Let $X(t)$ be a birth-death process. If $S_i$ is the sojourn time in state $i$, which cannot be assumed to be exponential, prove that $P(S_i \ge t + h) = P(S_i \ge t) P (S_i \ge h)$.
Book says it follows by the Markov property, but I can't figure out how to show it from that.
I know the Markov property says $P(X(t_k) = i_k | X(t_{k-1}) = i_{k-1}, X(t_{k-2}) = i_{k-2}, \dots) = P(X(t_k) = i_k | X(t_{k-1}) = i_{k-1})$ but I can't figure out the relationship that shows the above equality.
Anyone have any ideas?
Hint: $$\mathbb P\left[S_i > t+h\right] = \mathbb P\left[\bigcap_{0<s\le t+h}\{ X(s) = i\}\Big | X(0) = i\right]=\mathbb P\left[\bigcap_{t<s\le t+h}\{ X(s) = i\}\Big | \bigcap_{0\le s\le t}\{X(s)=i\}\right]\mathbb P\left[\bigcap_{0<s\le t}\{ X(s) = i\}\Big |X(0) = i\right]$$
Using the Markov proprety, $$\mathbb P\left[\bigcap_{t<s\le t+h}\{ X(s) = i\}\Big | \bigcap_{0\le s\le t}\{X(s)=i\}\right] = \mathbb P\left[\bigcap_{t<s\le t+h}\{ X(s) = i\}\Big | X(t) = i\right]$$

Activity list ->
- 1) In the forum thread, what does the book say the equality follows from?
- 2) Rewrite the lines of all the records below as a Markdown table with the columns Num and Content, numbering the rows in order and skipping blank lines. Leave the pictures out.

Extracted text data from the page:
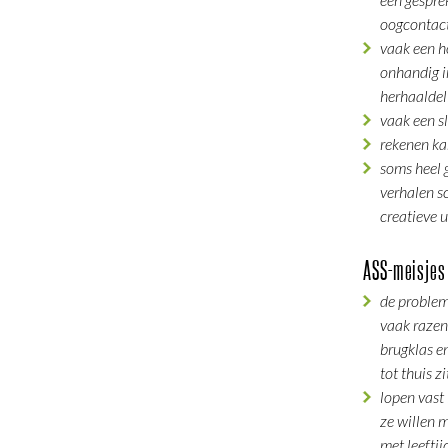
oogcontac
vaak een h
onhandig i
herhaaldel
vaak een s
rekenen k
soms heel 
verhalen s
creatieve 
ASS-meisjes 
de problem
vaak razen
brugklas en
tot thuis z
lopen vast 
ze willen 
met leefti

Answers provided ->
- 1) The Markov property.

- 2)
| Num | Content |
|---|---|
| 1 | oogcontac |
| 2 | vaak een h |
| 3 | onhandig i |
| 4 | herhaaldel |
| 5 | vaak een s |
| 6 | rekenen k |
| 7 | soms heel  |
| 8 | verhalen s |
| 9 | creatieve  |
| 10 | ASS-meisjes  |
| 11 | de problem |
| 12 | vaak razen |
| 13 | brugklas en |
| 14 | tot thuis z |
| 15 | lopen vast  |
| 16 | ze willen  |
| 17 | met leefti |